Middle School English Teacher
We are beginning a search for the last of our new full-time teaching positions to fulfill staffing for the long-term plan for middle school enrollment growth. Next year our eighth grade will be the biggest yet, making it the first class of more than 40 students to graduate from Belmont Day. We will be hiring an English teacher to teach grades six, seven, and eight alongside Jonathan Drummey and Elisabeth Klock. Brendan Largay, who has been teaching one section of our seventh grade Mods program, will instead be teaching a unit to seventh and eighth graders in collaboration with our English department teachers. This will ensure that Brendan teaches all eighth grade students before they graduate. The new hire will take over Brendan’s Mods class and teach English in sixth and seventh grades.
Parents’ Association News
Upcoming PA Meetings
Please mark your calendars for the last two parents’ association meetings of the school year.
Friday, March 13 (was previously March 6)
Friday, May 15 (was previously May 8)
Volunteers Needed for 2020-21
We are looking for volunteers to oversee the many fabulous roles and committees such as Friday Night Lights, Auction, Book Fair, and many more. The grade parent roles also need to be filled. There are lots of opportunities with varying levels of commitment. If you are interested in volunteering for something specific or wish to learn more, please contact any of the PA executive team or send an email to email@example.com.
Free KIBO Robotics Play Sessions
Session A: February 18-19 from 9 a.m. to 12:30 p.m.
Session B: February 20-21 from 9 a.m. to 12:30 p.m.
Tufts University’s DevTech Research Group in Medford will host a free two-day KIBO robotics lesson and play session for 5- to 7-year olds who have previous experience with KIBO. Their participation will be part of an ongoing study trying to understand the relationship between children’s programming skills and their language ability. For more information and to sign up, click here.
STEM Summer Scholarships
Digital Media Academy is offering hundreds of scholarships for students ages 9 to 18 to attend summer STEM programs in 2020. Digital Media Academy is the leading provider of STEM education in North America, delivering hands-on, project-based learning experiences with industry-standard programs and equipment. Founded at Stanford in 1999 and now based at Harvard, the organization has over 20 years of experience in STEM education. Scholarship opportunities inspire a lifelong passion and career in the technology sector.

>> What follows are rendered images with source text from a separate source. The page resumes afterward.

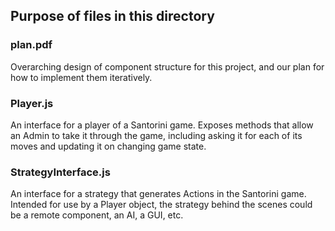 
## Purpose of files in this directory

### plan.pdf
Overarching design of component structure for this project, and our plan for how to implement them iteratively.

### Player.js
An interface for a player of a Santorini game. Exposes methods that
allow an Admin to take it through the game, including asking it for
each of its moves and updating it on changing game state.

### StrategyInterface.js
An interface for a strategy that generates Actions in the Santorini
game. Intended for use by a Player object, the strategy behind the
scenes could be a remote component, an AI, a GUI, etc.
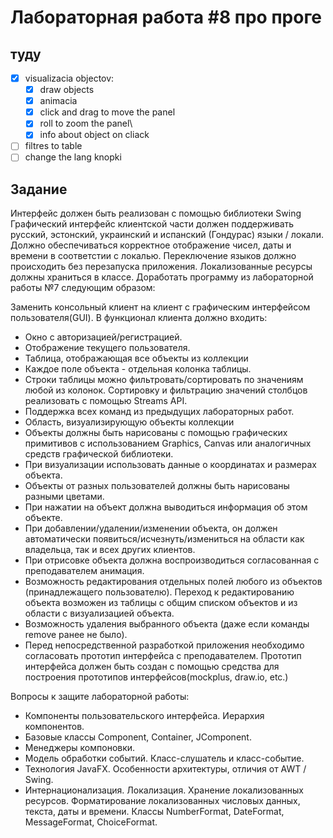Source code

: # Лабораторная работа #8 про проге

## туду
- [x] visualizacia objectov:
  - [x] draw objects
  - [x] animacia
  - [x] click and drag to move the panel
  - [x] roll to zoom the panel\
  - [x] info about object on cliack
- [ ] filtres to table
- [ ] change the lang knopki

## Задание

Интерфейс должен быть реализован с помощью библиотеки Swing
Графический интерфейс клиентской части должен поддерживать русский, эстонский, украинский и испанский (Гондурас) языки / локали. Должно обеспечиваться корректное отображение чисел, даты и времени в соответстии с локалью. Переключение языков должно происходить без перезапуска приложения. Локализованные ресурсы должны храниться в классе.
Доработать программу из лабораторной работы №7 следующим образом:

Заменить консольный клиент на клиент с графическим интерфейсом пользователя(GUI).
В функционал клиента должно входить:

- Окно с авторизацией/регистрацией.
- Отображение текущего пользователя.
- Таблица, отображающая все объекты из коллекции
- Каждое поле объекта - отдельная колонка таблицы.
- Строки таблицы можно фильтровать/сортировать по значениям любой из колонок. Сортировку и фильтрацию значений столбцов реализовать с помощью Streams API.
- Поддержка всех команд из предыдущих лабораторных работ.
- Область, визуализирующую объекты коллекции
- Объекты должны быть нарисованы с помощью графических примитивов с использованием Graphics, Canvas или аналогичных средств графической библиотеки.
- При визуализации использовать данные о координатах и размерах объекта.
- Объекты от разных пользователей должны быть нарисованы разными цветами.
- При нажатии на объект должна выводиться информация об этом объекте.
- При добавлении/удалении/изменении объекта, он должен автоматически появиться/исчезнуть/измениться  на области как владельца, так и всех других клиентов.
- При отрисовке объекта должна воспроизводиться согласованная с преподавателем анимация.
- Возможность редактирования отдельных полей любого из объектов (принадлежащего пользователю). Переход к редактированию объекта возможен из таблицы с общим списком объектов и из области с визуализацией объекта.
- Возможность удаления выбранного объекта (даже если команды remove ранее не было).
- Перед непосредственной разработкой приложения необходимо согласовать прототип интерфейса с преподавателем. Прототип интерфейса должен быть создан с помощью средства для построения прототипов интерфейсов(mockplus, draw.io, etc.)

Вопросы к защите лабораторной работы:

- Компоненты пользовательского интерфейса. Иерархия компонентов.
- Базовые классы Component, Container, JComponent.
- Менеджеры компоновки.
- Модель обработки событий. Класс-слушатель и класс-событие.
- Технология JavaFX. Особенности архитектуры, отличия от AWT / Swing.
- Интернационализация. Локализация. Хранение локализованных ресурсов.
Форматирование локализованных числовых данных, текста, даты и времени. Классы NumberFormat, DateFormat, MessageFormat, ChoiceFormat.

For more information and to apply, click here.
Friday, February 14, 7:30 to 8:30 p.m.
Phillips Academy, Andover
Through her activism and scholarship over the last decades, Angela Davis has been deeply involved in our nation’s quest for social justice. Her work as an educator—both at the university level and in the larger public sphere—has always emphasized the importance of building communities of struggle for economic, racial, and gender justice. Davis teaches at the University of California, Santa Cruz where she is the Distinguished Professor Emerita of History of Consciousness, an interdisciplinary PhD program, and of Feminist Studies. This event is free and open to the public. For more information, click here.
Learning to Negotiate
Saturday, February 8, 9 a.m. to 12 p.m.
Moms As Mentors is offering a free half-day workshop on the critical skill of negotiation at the Tobin Beaudet Schools in Needham. Moms as Mentors believe moms who are more comfortable negotiating on their own behalf will be even better equipped to raise confident girls. This is a workshop is for adults only.